Document passage:
BEGIN

Which will multiply the work (and the time spent).
Hmm, well, I guess we can multiply here and relax rtnl_mutex pressure if
needed by introducing fib_lock. Does that sounds good?

> 
>> @@ -1853,6 +1862,7 @@ void fib_table_flush_external(struct fib_table *tb)
>>  int fib_table_flush(struct net *net, struct fib_table *tb, bool flush_all)
>>  {
>>  	struct trie *t = (struct trie *)tb->tb_data;
>> +	unsigned int budget = fib_balance_budget;
>>  	struct key_vector *pn = t->kv;
>>  	unsigned long cindex = 1;
>>  	struct hlist_node *tmp;
>> @@ -1876,7 +1886,7 @@ int fib_table_flush(struct net *net, struct fib_table *tb, bool flush_all)
>>  				update_suffix(pn);
>>  
>>  			/* resize completed node */
>> -			pn = resize(t, pn);
>> +			pn = resize(t, pn, &budget);
>>  			cindex = get_index(pkey, pn);
>>  
>>  			continue;
> 
> Similar issues here, though I don't know what the typical amount of
> change is we expect to see from a fib_table_flush call versus something
> like the fib_table_flush_external call.

END

Problem 1: Can you copy, word for word, the part of the kernel patch discussion that opens with the words containing "Hmm, well, I" and closes with "fib_table_flush_external(struct fib_table *tb)"?

Available data:
BEGIN

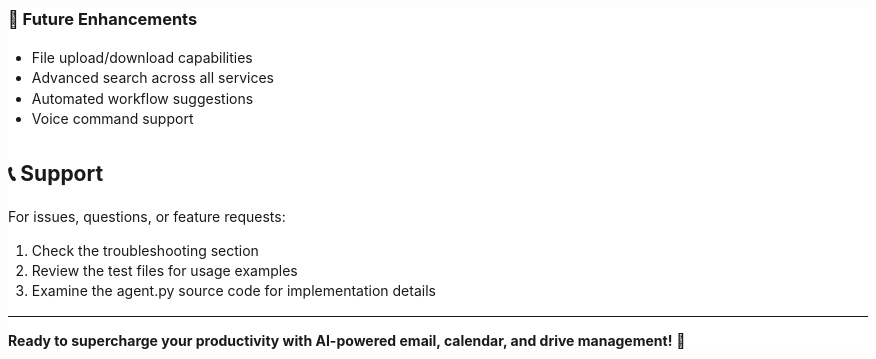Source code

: ### 🚀 Future Enhancements
- File upload/download capabilities
- Advanced search across all services
- Automated workflow suggestions
- Voice command support

## 📞 Support

For issues, questions, or feature requests:
1. Check the troubleshooting section
2. Review the test files for usage examples
3. Examine the agent.py source code for implementation details

---

**Ready to supercharge your productivity with AI-powered email, calendar, and drive management!** 🚀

END

Problem 2: Would you set down every line of the listing above without any changes, leaving the pictures out of your answer?

Answer space 1:
Hmm, well, I guess we can multiply here and relax rtnl_mutex pressure if
needed by introducing fib_lock. Does that sounds good?

> 
>> @@ -1853,6 +1862,7 @@ void fib_table_flush_external(struct fib_table *tb)

Answer space 2:
Source code

: ### 🚀 Future Enhancements
- File upload/download capabilities
- Advanced search across all services
- Automated workflow suggestions
- Voice command support

## 📞 Support

For issues, questions, or feature requests:
1. Check the troubleshooting section
2. Review the test files for usage examples
3. Examine the agent.py source code for implementation details

---

**Ready to supercharge your productivity with AI-powered email, calendar, and drive management!** 🚀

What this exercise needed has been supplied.